◆ WHAT IS REQUIRED ◆
What is needed is every line of the data that includes the word "lines". Please copy each one.

◆ Saved data entries ◆

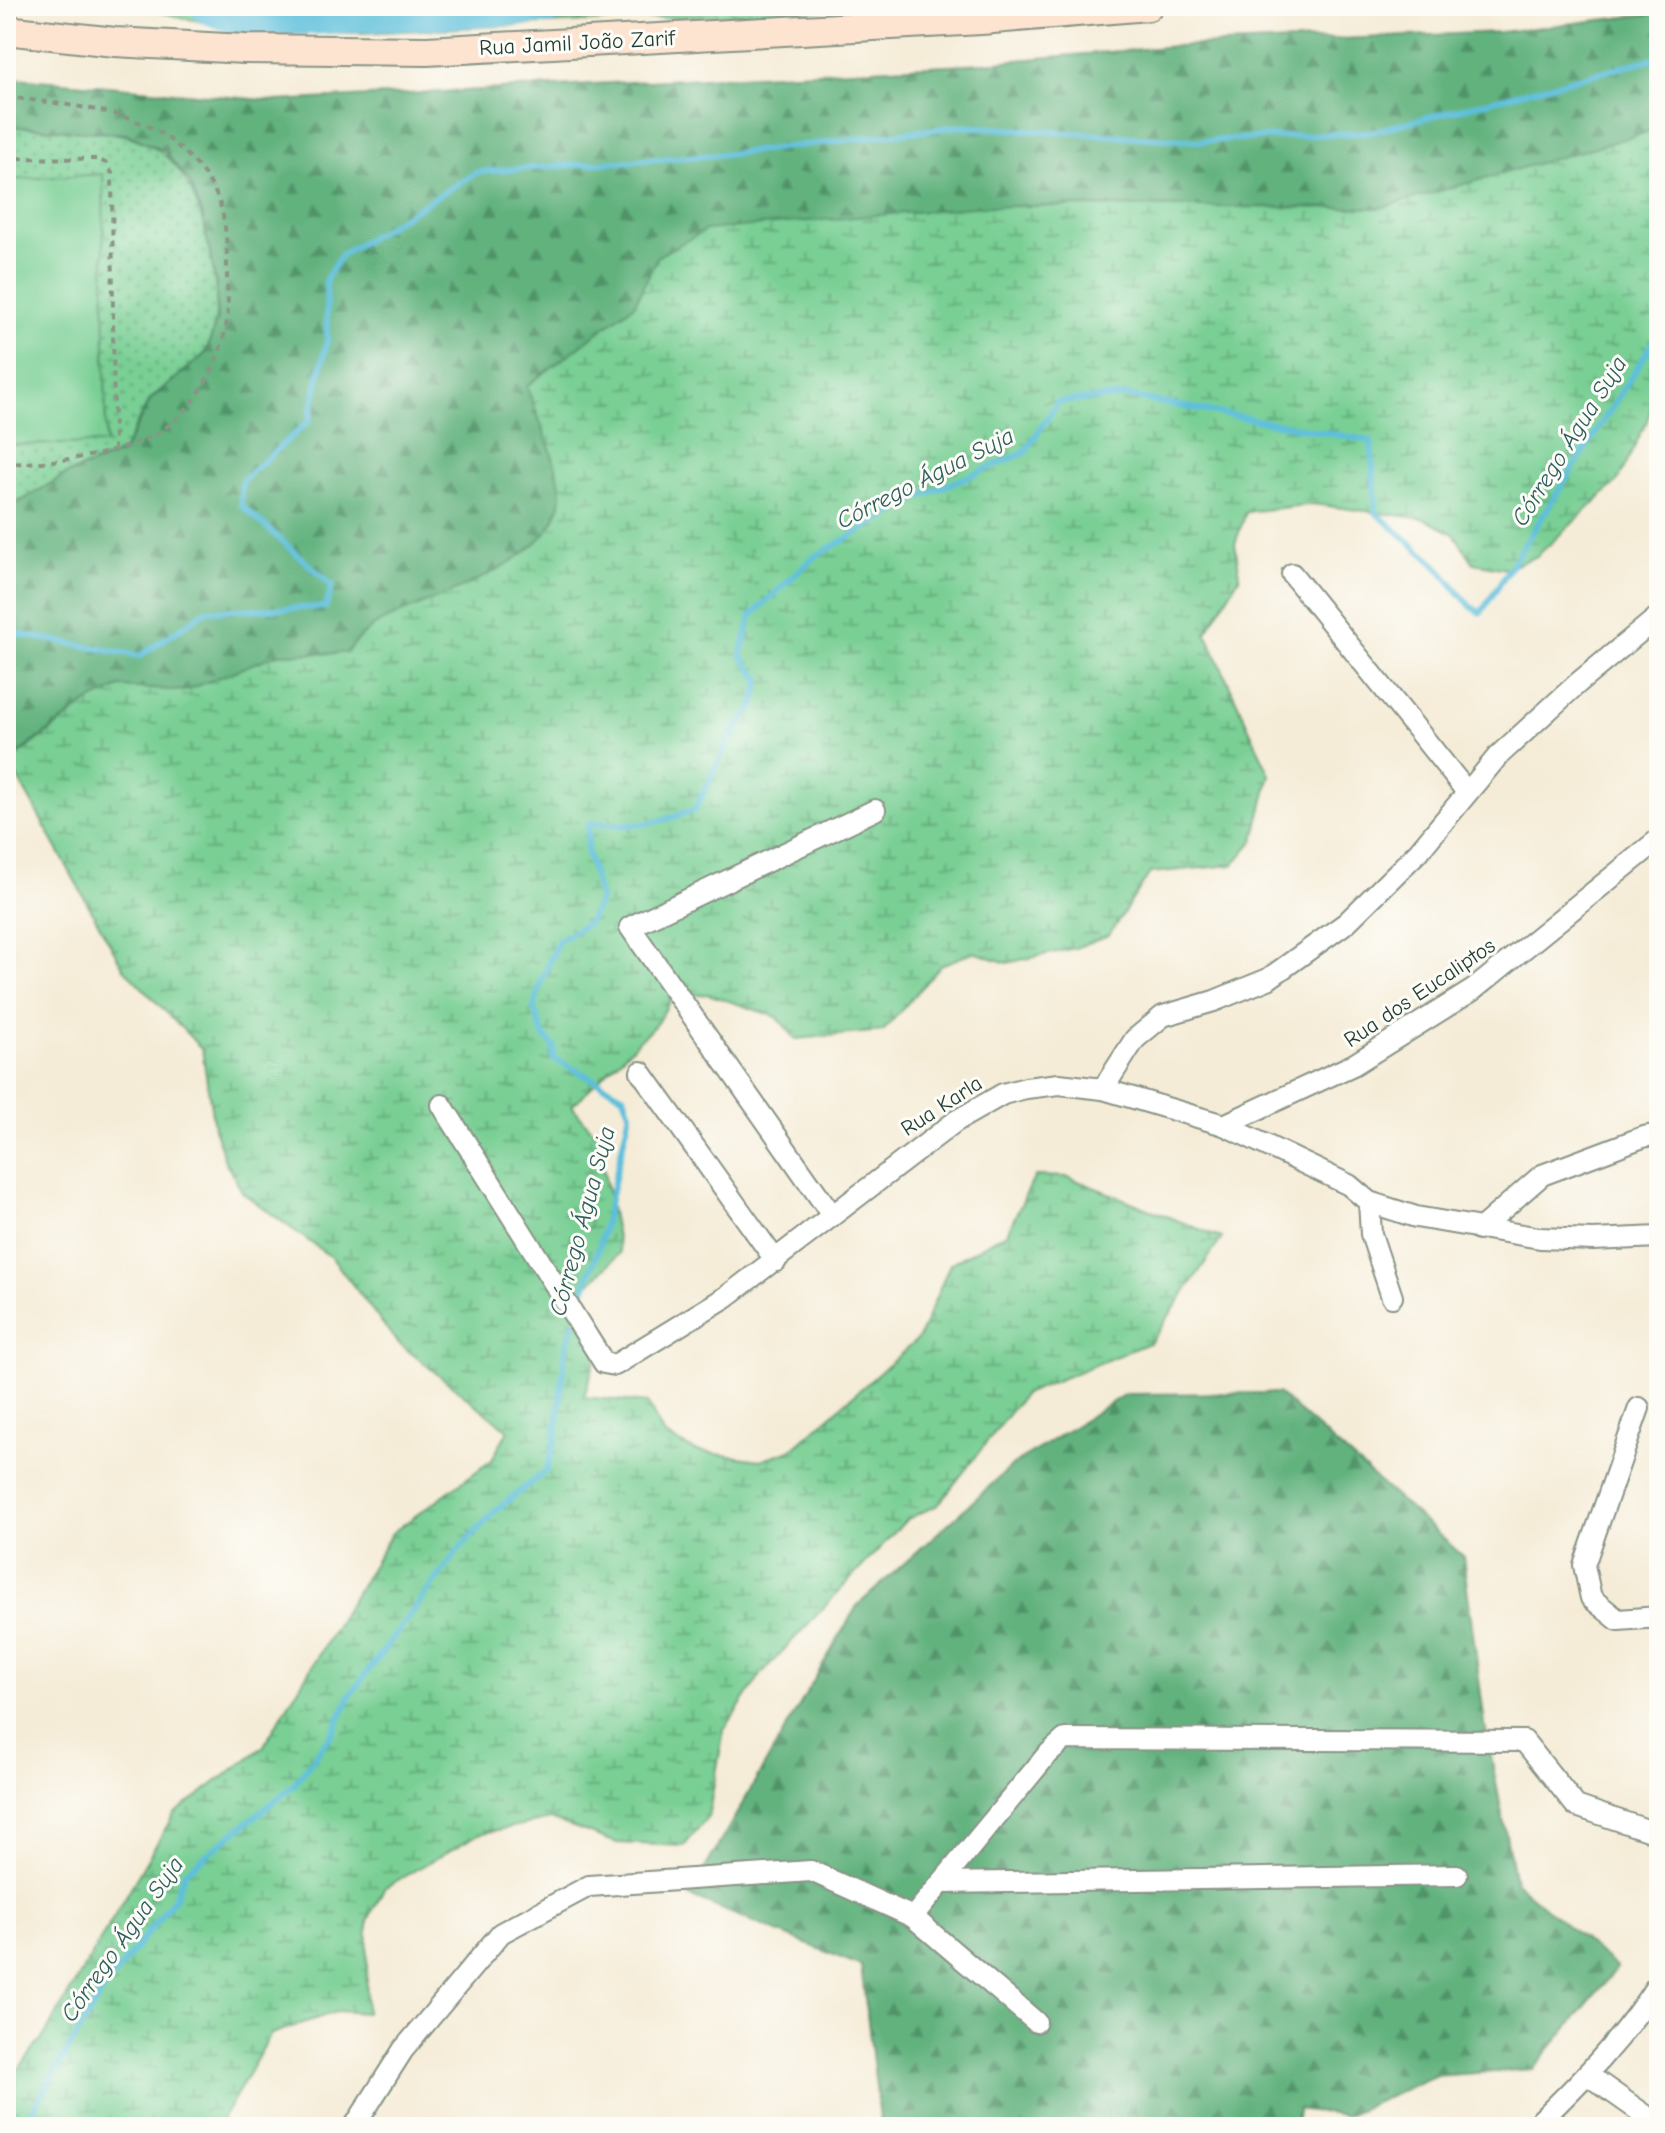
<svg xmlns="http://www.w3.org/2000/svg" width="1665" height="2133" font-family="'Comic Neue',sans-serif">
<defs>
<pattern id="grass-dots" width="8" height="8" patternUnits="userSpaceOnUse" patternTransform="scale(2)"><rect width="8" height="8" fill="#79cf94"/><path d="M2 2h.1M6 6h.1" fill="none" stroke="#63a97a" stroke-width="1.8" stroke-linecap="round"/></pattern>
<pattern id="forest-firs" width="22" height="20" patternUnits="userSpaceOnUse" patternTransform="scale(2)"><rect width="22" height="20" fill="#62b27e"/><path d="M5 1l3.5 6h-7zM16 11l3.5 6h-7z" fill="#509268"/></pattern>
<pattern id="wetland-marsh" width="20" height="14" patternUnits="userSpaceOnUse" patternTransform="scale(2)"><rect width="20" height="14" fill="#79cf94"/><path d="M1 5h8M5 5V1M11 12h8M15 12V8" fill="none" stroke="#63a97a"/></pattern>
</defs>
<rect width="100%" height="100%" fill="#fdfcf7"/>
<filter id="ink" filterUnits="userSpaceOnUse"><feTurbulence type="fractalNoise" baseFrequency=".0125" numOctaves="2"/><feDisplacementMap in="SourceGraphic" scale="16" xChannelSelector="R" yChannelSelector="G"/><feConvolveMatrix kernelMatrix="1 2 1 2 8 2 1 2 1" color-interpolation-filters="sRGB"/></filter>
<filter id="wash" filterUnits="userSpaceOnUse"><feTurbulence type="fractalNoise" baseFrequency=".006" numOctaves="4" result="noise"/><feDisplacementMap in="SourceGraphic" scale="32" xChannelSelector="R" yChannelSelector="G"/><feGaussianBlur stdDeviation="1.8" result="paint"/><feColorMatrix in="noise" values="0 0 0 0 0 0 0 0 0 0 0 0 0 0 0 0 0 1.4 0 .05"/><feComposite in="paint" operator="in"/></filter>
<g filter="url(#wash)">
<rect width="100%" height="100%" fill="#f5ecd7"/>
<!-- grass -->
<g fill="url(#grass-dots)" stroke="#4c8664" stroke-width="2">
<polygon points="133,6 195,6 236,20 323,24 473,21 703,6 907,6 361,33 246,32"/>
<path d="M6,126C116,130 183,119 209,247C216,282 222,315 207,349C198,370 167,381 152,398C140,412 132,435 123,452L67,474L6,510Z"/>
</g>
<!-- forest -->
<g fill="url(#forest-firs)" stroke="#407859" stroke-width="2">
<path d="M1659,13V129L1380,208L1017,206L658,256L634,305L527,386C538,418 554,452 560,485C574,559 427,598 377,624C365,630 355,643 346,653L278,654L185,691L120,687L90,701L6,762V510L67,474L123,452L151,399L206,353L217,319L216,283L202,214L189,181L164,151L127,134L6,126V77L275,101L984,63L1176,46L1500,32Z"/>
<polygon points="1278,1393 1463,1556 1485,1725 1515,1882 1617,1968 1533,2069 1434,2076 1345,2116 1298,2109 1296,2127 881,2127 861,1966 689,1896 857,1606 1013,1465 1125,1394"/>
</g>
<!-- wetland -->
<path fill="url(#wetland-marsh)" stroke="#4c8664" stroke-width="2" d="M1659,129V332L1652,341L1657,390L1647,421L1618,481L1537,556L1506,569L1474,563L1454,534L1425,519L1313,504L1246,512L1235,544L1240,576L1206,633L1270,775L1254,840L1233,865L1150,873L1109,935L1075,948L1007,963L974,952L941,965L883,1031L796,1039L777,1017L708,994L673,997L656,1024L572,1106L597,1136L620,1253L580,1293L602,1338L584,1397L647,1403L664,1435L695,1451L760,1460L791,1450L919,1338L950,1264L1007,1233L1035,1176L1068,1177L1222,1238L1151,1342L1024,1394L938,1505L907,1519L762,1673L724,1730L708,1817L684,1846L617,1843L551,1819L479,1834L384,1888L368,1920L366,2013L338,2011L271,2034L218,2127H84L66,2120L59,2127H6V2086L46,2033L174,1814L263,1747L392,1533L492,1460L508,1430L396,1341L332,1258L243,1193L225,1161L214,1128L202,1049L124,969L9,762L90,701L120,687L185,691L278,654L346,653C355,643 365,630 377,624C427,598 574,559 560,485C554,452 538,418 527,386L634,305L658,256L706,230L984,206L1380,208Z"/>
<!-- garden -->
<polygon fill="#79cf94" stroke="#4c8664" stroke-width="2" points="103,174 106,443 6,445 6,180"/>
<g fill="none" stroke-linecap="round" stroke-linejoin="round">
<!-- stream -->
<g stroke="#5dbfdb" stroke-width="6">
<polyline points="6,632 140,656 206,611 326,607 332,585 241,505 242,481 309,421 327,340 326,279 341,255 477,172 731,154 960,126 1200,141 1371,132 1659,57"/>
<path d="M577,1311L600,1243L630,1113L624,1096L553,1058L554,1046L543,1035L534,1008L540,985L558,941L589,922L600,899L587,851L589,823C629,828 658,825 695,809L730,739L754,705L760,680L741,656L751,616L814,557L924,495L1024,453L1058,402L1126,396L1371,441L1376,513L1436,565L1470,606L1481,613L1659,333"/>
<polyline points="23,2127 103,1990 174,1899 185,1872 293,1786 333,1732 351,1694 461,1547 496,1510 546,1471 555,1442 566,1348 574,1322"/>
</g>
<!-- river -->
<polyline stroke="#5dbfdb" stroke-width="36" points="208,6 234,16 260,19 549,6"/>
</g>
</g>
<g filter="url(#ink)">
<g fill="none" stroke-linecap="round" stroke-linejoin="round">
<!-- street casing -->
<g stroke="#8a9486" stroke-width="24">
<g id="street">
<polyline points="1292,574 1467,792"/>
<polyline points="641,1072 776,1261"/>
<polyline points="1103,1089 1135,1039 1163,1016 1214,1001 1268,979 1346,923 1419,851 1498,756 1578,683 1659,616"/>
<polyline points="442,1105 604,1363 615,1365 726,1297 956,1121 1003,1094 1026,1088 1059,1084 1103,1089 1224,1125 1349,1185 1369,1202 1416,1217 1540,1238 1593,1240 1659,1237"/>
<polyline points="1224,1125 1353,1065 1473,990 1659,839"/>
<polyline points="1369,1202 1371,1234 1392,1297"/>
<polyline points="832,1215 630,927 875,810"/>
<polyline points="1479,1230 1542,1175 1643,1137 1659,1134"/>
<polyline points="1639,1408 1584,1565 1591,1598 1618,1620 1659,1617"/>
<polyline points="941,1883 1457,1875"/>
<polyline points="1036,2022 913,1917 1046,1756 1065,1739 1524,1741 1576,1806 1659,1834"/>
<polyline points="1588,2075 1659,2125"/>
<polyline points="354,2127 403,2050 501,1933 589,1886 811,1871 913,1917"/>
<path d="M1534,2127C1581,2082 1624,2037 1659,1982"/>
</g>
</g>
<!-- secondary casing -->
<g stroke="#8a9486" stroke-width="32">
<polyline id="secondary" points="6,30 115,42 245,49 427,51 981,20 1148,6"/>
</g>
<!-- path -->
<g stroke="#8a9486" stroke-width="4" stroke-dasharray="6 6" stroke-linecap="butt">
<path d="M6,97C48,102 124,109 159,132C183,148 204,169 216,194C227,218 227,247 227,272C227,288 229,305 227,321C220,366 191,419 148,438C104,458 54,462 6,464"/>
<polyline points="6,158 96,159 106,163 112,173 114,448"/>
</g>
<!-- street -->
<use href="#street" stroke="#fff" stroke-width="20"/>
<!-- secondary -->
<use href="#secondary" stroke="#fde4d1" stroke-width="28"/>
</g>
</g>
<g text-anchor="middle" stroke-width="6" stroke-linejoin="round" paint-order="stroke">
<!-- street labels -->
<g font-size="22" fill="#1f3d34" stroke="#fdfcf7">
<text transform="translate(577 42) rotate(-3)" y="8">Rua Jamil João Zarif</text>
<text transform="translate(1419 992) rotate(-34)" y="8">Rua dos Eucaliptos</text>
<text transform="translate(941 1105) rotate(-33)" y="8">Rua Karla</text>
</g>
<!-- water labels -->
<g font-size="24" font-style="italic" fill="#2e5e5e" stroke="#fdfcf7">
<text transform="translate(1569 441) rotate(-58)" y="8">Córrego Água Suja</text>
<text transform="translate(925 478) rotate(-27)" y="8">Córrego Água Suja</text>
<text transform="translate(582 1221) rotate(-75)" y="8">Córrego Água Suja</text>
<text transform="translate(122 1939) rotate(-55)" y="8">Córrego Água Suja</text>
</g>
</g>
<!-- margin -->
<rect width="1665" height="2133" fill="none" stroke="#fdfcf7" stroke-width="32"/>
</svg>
--
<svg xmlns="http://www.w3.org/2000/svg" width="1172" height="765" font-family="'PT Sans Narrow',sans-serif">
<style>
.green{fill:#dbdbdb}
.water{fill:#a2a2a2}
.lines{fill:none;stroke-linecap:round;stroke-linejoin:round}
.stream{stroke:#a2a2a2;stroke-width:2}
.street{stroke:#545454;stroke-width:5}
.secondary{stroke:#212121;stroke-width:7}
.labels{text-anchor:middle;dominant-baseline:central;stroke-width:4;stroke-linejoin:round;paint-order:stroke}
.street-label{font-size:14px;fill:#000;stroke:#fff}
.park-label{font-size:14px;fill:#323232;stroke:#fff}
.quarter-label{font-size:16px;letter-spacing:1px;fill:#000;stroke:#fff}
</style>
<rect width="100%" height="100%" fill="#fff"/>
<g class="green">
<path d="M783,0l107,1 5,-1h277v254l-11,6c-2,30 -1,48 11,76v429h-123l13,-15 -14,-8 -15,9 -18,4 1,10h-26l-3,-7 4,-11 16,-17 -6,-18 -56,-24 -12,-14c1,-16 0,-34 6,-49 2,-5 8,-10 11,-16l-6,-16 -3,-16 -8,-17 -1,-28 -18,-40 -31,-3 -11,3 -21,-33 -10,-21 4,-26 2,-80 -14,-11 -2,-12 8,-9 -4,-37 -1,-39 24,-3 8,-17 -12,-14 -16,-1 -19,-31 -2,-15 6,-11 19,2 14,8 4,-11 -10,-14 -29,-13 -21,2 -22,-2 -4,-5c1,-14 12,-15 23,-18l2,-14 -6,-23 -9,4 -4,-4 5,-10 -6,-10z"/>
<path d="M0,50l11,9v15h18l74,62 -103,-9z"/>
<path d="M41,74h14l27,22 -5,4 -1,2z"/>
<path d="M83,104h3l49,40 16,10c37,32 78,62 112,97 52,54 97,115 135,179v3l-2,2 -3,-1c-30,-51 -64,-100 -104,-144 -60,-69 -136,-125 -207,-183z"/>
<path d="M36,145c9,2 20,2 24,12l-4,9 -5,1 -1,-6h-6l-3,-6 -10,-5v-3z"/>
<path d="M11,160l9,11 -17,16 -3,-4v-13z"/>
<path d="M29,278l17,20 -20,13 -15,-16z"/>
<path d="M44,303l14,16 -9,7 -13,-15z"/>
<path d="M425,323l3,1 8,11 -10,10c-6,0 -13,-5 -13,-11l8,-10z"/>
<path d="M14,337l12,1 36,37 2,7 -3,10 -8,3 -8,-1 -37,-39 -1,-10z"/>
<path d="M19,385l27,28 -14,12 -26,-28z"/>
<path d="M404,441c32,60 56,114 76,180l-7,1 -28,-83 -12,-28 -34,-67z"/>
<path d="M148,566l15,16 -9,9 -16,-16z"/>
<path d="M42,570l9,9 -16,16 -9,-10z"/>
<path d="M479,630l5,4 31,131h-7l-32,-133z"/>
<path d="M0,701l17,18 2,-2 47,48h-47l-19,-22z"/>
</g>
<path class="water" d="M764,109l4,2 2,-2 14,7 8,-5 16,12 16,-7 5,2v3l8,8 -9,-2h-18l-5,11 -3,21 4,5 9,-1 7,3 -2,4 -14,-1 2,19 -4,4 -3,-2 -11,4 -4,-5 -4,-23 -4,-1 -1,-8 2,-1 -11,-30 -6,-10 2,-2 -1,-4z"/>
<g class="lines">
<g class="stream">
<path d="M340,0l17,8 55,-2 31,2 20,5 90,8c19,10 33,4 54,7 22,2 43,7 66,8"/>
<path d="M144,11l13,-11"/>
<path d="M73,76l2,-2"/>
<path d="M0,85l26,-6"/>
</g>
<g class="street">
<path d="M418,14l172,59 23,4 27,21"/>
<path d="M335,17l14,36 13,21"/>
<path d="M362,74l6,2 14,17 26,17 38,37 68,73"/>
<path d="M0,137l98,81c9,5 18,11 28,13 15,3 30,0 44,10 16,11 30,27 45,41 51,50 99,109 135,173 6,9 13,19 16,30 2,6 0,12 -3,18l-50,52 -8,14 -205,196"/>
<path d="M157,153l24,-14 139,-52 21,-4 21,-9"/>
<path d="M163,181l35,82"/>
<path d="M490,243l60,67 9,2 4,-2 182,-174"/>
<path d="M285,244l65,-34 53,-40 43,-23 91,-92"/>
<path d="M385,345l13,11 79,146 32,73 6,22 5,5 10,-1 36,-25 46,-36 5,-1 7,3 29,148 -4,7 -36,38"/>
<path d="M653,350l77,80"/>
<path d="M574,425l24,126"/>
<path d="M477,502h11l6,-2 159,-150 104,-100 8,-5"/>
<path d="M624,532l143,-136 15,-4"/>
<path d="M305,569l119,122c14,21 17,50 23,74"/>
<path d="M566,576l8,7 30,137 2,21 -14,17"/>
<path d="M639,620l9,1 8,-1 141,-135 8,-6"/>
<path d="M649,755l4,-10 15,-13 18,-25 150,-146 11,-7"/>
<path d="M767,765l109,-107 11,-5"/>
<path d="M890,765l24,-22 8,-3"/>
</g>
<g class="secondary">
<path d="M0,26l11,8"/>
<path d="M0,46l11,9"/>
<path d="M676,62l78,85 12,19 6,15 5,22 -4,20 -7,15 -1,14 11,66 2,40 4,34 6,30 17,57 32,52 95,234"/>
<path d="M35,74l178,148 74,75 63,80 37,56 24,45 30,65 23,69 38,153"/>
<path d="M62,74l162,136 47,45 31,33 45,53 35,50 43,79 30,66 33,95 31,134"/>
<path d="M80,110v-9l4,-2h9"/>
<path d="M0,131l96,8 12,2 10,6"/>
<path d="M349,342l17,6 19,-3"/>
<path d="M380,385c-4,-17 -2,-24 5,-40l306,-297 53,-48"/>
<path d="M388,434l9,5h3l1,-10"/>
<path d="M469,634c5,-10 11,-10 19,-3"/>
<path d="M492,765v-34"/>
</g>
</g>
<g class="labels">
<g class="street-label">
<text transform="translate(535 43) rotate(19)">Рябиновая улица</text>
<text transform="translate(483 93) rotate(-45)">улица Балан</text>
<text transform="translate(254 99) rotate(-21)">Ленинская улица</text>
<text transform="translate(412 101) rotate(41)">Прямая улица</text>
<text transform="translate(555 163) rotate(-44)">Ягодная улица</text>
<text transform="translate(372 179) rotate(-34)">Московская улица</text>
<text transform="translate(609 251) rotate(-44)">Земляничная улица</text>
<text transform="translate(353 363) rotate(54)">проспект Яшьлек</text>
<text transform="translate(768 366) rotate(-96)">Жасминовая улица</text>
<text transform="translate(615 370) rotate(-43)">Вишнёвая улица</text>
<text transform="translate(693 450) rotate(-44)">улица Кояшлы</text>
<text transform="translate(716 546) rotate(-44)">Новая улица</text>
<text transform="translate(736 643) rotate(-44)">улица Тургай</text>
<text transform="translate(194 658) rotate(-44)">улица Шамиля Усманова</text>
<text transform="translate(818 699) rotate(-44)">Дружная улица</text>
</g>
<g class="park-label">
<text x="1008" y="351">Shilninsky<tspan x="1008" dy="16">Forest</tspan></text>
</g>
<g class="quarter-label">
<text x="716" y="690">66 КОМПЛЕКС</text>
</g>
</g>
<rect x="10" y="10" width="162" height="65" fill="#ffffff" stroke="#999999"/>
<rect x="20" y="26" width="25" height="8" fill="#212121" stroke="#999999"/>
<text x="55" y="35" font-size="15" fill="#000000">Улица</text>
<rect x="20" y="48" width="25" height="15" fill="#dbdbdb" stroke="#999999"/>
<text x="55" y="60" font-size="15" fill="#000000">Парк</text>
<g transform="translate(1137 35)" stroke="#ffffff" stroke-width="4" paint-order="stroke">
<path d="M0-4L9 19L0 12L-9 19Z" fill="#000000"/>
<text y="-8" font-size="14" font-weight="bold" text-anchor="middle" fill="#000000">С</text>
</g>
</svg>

◆ SOLUTION TO THIS TASK ◆
.lines{fill:none;stroke-linecap:round;stroke-linejoin:round}
<g class="lines">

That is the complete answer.